**THE TASK**. Copy out all of the data below exactly, so that no word differs from the original.

[Saved entries]
Segment Open
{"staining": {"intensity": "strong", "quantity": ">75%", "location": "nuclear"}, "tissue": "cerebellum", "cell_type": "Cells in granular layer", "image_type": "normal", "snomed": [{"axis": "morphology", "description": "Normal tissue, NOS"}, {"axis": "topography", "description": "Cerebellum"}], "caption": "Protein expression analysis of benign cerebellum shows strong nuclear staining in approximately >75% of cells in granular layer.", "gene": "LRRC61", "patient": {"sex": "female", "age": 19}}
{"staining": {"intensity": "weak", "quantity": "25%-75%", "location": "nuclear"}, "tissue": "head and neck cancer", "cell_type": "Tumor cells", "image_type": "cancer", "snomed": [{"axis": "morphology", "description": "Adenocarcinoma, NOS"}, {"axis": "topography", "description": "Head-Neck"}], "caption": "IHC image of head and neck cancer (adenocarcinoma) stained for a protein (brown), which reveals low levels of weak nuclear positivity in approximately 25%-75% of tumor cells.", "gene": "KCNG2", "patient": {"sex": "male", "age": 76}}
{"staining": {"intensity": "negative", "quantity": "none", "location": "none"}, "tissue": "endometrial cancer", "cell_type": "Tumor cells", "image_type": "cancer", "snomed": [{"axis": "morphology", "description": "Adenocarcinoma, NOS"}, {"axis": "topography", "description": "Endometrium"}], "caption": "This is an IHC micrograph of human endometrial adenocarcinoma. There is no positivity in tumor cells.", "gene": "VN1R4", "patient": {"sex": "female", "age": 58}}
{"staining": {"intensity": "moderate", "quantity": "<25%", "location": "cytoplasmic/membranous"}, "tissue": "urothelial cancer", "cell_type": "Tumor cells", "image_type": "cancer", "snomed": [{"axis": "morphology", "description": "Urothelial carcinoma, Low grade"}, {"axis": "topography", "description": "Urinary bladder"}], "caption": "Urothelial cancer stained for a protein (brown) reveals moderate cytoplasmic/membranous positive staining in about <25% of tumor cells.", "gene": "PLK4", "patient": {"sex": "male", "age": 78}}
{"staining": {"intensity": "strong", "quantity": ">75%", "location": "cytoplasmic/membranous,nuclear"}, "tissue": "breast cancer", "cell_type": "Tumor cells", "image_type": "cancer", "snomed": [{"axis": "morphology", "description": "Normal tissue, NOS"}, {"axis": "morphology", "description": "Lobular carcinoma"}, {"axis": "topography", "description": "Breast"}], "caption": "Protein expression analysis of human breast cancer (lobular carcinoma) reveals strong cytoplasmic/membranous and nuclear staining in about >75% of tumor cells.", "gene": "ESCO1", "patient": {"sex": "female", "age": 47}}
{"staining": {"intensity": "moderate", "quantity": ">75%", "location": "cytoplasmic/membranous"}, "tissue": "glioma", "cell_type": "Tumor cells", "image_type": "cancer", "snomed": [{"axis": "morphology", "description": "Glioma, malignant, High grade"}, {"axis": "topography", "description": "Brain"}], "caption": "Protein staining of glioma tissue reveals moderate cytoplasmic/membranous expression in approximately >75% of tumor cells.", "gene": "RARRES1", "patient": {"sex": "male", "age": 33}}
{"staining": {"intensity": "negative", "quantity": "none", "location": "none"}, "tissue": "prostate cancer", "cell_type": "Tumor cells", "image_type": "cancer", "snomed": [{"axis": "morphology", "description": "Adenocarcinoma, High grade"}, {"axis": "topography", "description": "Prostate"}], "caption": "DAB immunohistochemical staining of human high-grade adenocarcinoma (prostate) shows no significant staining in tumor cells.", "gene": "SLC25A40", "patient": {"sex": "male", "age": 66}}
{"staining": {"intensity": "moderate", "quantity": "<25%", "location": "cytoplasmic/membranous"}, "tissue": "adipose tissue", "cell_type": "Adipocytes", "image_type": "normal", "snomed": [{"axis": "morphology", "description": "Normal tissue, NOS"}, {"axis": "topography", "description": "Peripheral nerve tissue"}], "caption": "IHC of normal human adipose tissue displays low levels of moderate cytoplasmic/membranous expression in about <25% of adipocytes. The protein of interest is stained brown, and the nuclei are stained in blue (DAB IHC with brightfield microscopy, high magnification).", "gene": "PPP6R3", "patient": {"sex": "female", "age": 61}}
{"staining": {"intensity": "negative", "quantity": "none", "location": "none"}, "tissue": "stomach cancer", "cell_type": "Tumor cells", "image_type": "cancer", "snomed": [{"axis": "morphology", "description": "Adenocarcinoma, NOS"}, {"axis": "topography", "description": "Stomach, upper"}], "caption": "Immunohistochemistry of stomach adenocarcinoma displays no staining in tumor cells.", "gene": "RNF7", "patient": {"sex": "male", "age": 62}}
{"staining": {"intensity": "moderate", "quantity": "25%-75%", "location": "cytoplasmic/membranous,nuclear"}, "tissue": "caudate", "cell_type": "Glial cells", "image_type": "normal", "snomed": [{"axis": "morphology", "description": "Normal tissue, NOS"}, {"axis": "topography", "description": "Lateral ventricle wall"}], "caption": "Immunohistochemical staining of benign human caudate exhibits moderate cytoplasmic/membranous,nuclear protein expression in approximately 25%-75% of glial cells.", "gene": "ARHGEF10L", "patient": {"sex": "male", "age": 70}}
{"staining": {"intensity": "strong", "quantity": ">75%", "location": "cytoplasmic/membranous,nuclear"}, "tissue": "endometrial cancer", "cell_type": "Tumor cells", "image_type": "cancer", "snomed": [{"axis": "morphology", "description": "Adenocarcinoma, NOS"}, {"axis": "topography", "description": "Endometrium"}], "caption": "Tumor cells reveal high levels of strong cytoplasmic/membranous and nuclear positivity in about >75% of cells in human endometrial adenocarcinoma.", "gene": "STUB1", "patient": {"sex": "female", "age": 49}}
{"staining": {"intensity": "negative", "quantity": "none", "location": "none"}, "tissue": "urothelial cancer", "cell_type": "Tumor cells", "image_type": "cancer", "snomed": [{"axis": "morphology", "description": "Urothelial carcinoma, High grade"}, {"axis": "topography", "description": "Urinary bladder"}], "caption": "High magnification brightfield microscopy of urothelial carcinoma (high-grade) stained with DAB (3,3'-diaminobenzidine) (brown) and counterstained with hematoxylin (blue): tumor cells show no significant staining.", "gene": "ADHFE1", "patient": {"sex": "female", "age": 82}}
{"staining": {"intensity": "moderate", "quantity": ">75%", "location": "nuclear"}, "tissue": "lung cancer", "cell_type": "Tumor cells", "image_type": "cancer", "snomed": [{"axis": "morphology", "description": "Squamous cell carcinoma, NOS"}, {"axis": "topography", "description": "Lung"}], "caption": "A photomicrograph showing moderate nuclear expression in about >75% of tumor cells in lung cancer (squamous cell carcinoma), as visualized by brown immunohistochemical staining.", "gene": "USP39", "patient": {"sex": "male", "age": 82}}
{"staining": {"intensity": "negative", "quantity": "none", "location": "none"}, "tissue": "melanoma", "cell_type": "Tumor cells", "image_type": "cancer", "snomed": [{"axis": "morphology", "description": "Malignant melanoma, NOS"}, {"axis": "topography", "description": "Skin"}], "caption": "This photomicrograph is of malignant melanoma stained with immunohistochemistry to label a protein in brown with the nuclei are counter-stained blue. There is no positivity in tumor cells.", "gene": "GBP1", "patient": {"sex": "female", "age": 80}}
Segment Closed
**RESPONSE FOR THIS EXERCISE**.
{"staining": {"intensity": "strong", "quantity": ">75%", "location": "nuclear"}, "tissue": "cerebellum", "cell_type": "Cells in granular layer", "image_type": "normal", "snomed": [{"axis": "morphology", "description": "Normal tissue, NOS"}, {"axis": "topography", "description": "Cerebellum"}], "caption": "Protein expression analysis of benign cerebellum shows strong nuclear staining in approximately >75% of cells in granular layer.", "gene": "LRRC61", "patient": {"sex": "female", "age": 19}}
{"staining": {"intensity": "weak", "quantity": "25%-75%", "location": "nuclear"}, "tissue": "head and neck cancer", "cell_type": "Tumor cells", "image_type": "cancer", "snomed": [{"axis": "morphology", "description": "Adenocarcinoma, NOS"}, {"axis": "topography", "description": "Head-Neck"}], "caption": "IHC image of head and neck cancer (adenocarcinoma) stained for a protein (brown), which reveals low levels of weak nuclear positivity in approximately 25%-75% of tumor cells.", "gene": "KCNG2", "patient": {"sex": "male", "age": 76}}
{"staining": {"intensity": "negative", "quantity": "none", "location": "none"}, "tissue": "endometrial cancer", "cell_type": "Tumor cells", "image_type": "cancer", "snomed": [{"axis": "morphology", "description": "Adenocarcinoma, NOS"}, {"axis": "topography", "description": "Endometrium"}], "caption": "This is an IHC micrograph of human endometrial adenocarcinoma. There is no positivity in tumor cells.", "gene": "VN1R4", "patient": {"sex": "female", "age": 58}}
{"staining": {"intensity": "moderate", "quantity": "<25%", "location": "cytoplasmic/membranous"}, "tissue": "urothelial cancer", "cell_type": "Tumor cells", "image_type": "cancer", "snomed": [{"axis": "morphology", "description": "Urothelial carcinoma, Low grade"}, {"axis": "topography", "description": "Urinary bladder"}], "caption": "Urothelial cancer stained for a protein (brown) reveals moderate cytoplasmic/membranous positive staining in about <25% of tumor cells.", "gene": "PLK4", "patient": {"sex": "male", "age": 78}}
{"staining": {"intensity": "strong", "quantity": ">75%", "location": "cytoplasmic/membranous,nuclear"}, "tissue": "breast cancer", "cell_type": "Tumor cells", "image_type": "cancer", "snomed": [{"axis": "morphology", "description": "Normal tissue, NOS"}, {"axis": "morphology", "description": "Lobular carcinoma"}, {"axis": "topography", "description": "Breast"}], "caption": "Protein expression analysis of human breast cancer (lobular carcinoma) reveals strong cytoplasmic/membranous and nuclear staining in about >75% of tumor cells.", "gene": "ESCO1", "patient": {"sex": "female", "age": 47}}
{"staining": {"intensity": "moderate", "quantity": ">75%", "location": "cytoplasmic/membranous"}, "tissue": "glioma", "cell_type": "Tumor cells", "image_type": "cancer", "snomed": [{"axis": "morphology", "description": "Glioma, malignant, High grade"}, {"axis": "topography", "description": "Brain"}], "caption": "Protein staining of glioma tissue reveals moderate cytoplasmic/membranous expression in approximately >75% of tumor cells.", "gene": "RARRES1", "patient": {"sex": "male", "age": 33}}
{"staining": {"intensity": "negative", "quantity": "none", "location": "none"}, "tissue": "prostate cancer", "cell_type": "Tumor cells", "image_type": "cancer", "snomed": [{"axis": "morphology", "description": "Adenocarcinoma, High grade"}, {"axis": "topography", "description": "Prostate"}], "caption": "DAB immunohistochemical staining of human high-grade adenocarcinoma (prostate) shows no significant staining in tumor cells.", "gene": "SLC25A40", "patient": {"sex": "male", "age": 66}}
{"staining": {"intensity": "moderate", "quantity": "<25%", "location": "cytoplasmic/membranous"}, "tissue": "adipose tissue", "cell_type": "Adipocytes", "image_type": "normal", "snomed": [{"axis": "morphology", "description": "Normal tissue, NOS"}, {"axis": "topography", "description": "Peripheral nerve tissue"}], "caption": "IHC of normal human adipose tissue displays low levels of moderate cytoplasmic/membranous expression in about <25% of adipocytes. The protein of interest is stained brown, and the nuclei are stained in blue (DAB IHC with brightfield microscopy, high magnification).", "gene": "PPP6R3", "patient": {"sex": "female", "age": 61}}
{"staining": {"intensity": "negative", "quantity": "none", "location": "none"}, "tissue": "stomach cancer", "cell_type": "Tumor cells", "image_type": "cancer", "snomed": [{"axis": "morphology", "description": "Adenocarcinoma, NOS"}, {"axis": "topography", "description": "Stomach, upper"}], "caption": "Immunohistochemistry of stomach adenocarcinoma displays no staining in tumor cells.", "gene": "RNF7", "patient": {"sex": "male", "age": 62}}
{"staining": {"intensity": "moderate", "quantity": "25%-75%", "location": "cytoplasmic/membranous,nuclear"}, "tissue": "caudate", "cell_type": "Glial cells", "image_type": "normal", "snomed": [{"axis": "morphology", "description": "Normal tissue, NOS"}, {"axis": "topography", "description": "Lateral ventricle wall"}], "caption": "Immunohistochemical staining of benign human caudate exhibits moderate cytoplasmic/membranous,nuclear protein expression in approximately 25%-75% of glial cells.", "gene": "ARHGEF10L", "patient": {"sex": "male", "age": 70}}
{"staining": {"intensity": "strong", "quantity": ">75%", "location": "cytoplasmic/membranous,nuclear"}, "tissue": "endometrial cancer", "cell_type": "Tumor cells", "image_type": "cancer", "snomed": [{"axis": "morphology", "description": "Adenocarcinoma, NOS"}, {"axis": "topography", "description": "Endometrium"}], "caption": "Tumor cells reveal high levels of strong cytoplasmic/membranous and nuclear positivity in about >75% of cells in human endometrial adenocarcinoma.", "gene": "STUB1", "patient": {"sex": "female", "age": 49}}
{"staining": {"intensity": "negative", "quantity": "none", "location": "none"}, "tissue": "urothelial cancer", "cell_type": "Tumor cells", "image_type": "cancer", "snomed": [{"axis": "morphology", "description": "Urothelial carcinoma, High grade"}, {"axis": "topography", "description": "Urinary bladder"}], "caption": "High magnification brightfield microscopy of urothelial carcinoma (high-grade) stained with DAB (3,3'-diaminobenzidine) (brown) and counterstained with hematoxylin (blue): tumor cells show no significant staining.", "gene": "ADHFE1", "patient": {"sex": "female", "age": 82}}
{"staining": {"intensity": "moderate", "quantity": ">75%", "location": "nuclear"}, "tissue": "lung cancer", "cell_type": "Tumor cells", "image_type": "cancer", "snomed": [{"axis": "morphology", "description": "Squamous cell carcinoma, NOS"}, {"axis": "topography", "description": "Lung"}], "caption": "A photomicrograph showing moderate nuclear expression in about >75% of tumor cells in lung cancer (squamous cell carcinoma), as visualized by brown immunohistochemical staining.", "gene": "USP39", "patient": {"sex": "male", "age": 82}}
{"staining": {"intensity": "negative", "quantity": "none", "location": "none"}, "tissue": "melanoma", "cell_type": "Tumor cells", "image_type": "cancer", "snomed": [{"axis": "morphology", "description": "Malignant melanoma, NOS"}, {"axis": "topography", "description": "Skin"}], "caption": "This photomicrograph is of malignant melanoma stained with immunohistochemistry to label a protein in brown with the nuclei are counter-stained blue. There is no positivity in tumor cells.", "gene": "GBP1", "patient": {"sex": "female", "age": 80}}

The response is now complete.